Blatter among ex-officials to enrich themselves - FIFA
By Brian Homewood
ZURICH (Reuters) - Former FIFA president Sepp Blatter and two other leading officials were involved in a "coordinated attempt" to enrich themselves through annual salary increases and World Cup bonuses, world soccer's governing body said on Friday.
FIFA said an internal investigation revealed that the three officials had received 79 million Swiss francs ($80 million) in compensation over five years.
FIFA is attempting to recover from the worst graft scandal in its history in which 42 people, including former FIFA executive committee members, and entities have been indicted in the United States. Gianni Infantino was elected as president in February and promised to lead the FIFA into calmer waters.
The ruling body said it had shared the information about salaries with the Swiss Attorney General's office and the U.S. Department of Justice and would continue to investigate.
Blatter did not wish to comment on the allegations, his spokesman said. His U.S. lawyer also declined comment.
A person close to Kattner said that "none of the information that was published is unknown to the compensation committee", adding that the payments were in line with FIFA's compensation policy and that they had been seen by KPMG which audit FIFA's finances.
Valcke could not immediately be reached for comment.
FIFA said the investigation, conducted by its lawyers Quinn Emanuel, had revealed "evidence of breaches of fiduciary duty".
The findings were preliminary and warranted further investigation, it said.

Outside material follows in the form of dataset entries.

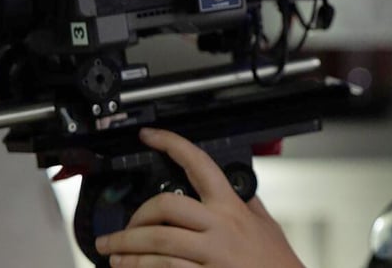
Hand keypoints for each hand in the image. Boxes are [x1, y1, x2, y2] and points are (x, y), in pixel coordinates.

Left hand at [94, 128, 304, 267]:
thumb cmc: (277, 264)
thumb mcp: (265, 224)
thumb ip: (246, 202)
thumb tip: (234, 182)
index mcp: (231, 207)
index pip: (198, 163)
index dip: (170, 143)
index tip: (149, 135)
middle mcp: (220, 228)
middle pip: (165, 207)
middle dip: (134, 219)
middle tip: (118, 232)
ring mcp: (212, 256)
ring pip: (158, 244)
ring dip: (128, 249)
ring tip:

"The evidence appears to reveal a coordinated effort by three former top officials of FIFA to enrich themselves through annual salary increases, World Cup bonuses and other incentives," said Bill Burck, a partner with Quinn Emanuel.
FIFA said that before 2013 the people who signed the contracts were "in principle" also the ones who approved them.
"They had the authority they needed, and they simply told payroll and HR (human resources), the department generally in charge for employment contracts at FIFA and which reported to Mr Kattner, how much should be paid out and to whom," said the report.
There were also questions over the compensation sub-committee which oversaw officials' compensation from 2013 onwards, the report said.
The report added that Valcke and Kattner, as senior staff members, also secured clauses in their contracts which guaranteed severance payments and indemnities even if they were terminated for just cause.
Blatter was banned for eight years, later reduced to six, by FIFA's ethics committee in December and Valcke has been banned for 12 years. Kattner was fired by FIFA on May 23.
The report was released around one hour after the Office of the Attorney General of Switzerland (OAG) announced that it had searched FIFA's headquarters on Thursday "with the aim of confirming existing findings and obtaining further information."
The OAG, which seized documents and electronic data, said the investigation concerned people named in previous statements and unknown suspects in the corruption probe that has engulfed FIFA over the past year.
Infantino was not under investigation, it said.
German newspaper Die Welt had reported on Thursday that Infantino was facing investigation over possible ethics breaches.
Die Welt said it had seen emails suggesting that Infantino had ordered senior FIFA officials to delete recordings of a controversial meeting of the FIFA Council, formerly the executive committee, before last month's Congress in Mexico City.
FIFA's ethics committee said no formal proceedings had been started against Infantino.
FIFA was swept into new controversy when its Congress in Mexico passed a resolution giving the FIFA Council the power to appoint or dismiss members of its independent watchdog.
This effectively gave the Council, headed by Infantino, the right to fire ethics judge Hans-Joachim Eckert, ethics investigator Cornel Borbely and the head of the audit and compliance committee, Domenico Scala.
Scala, who had overseen the FIFA reforms, resigned in protest the following day.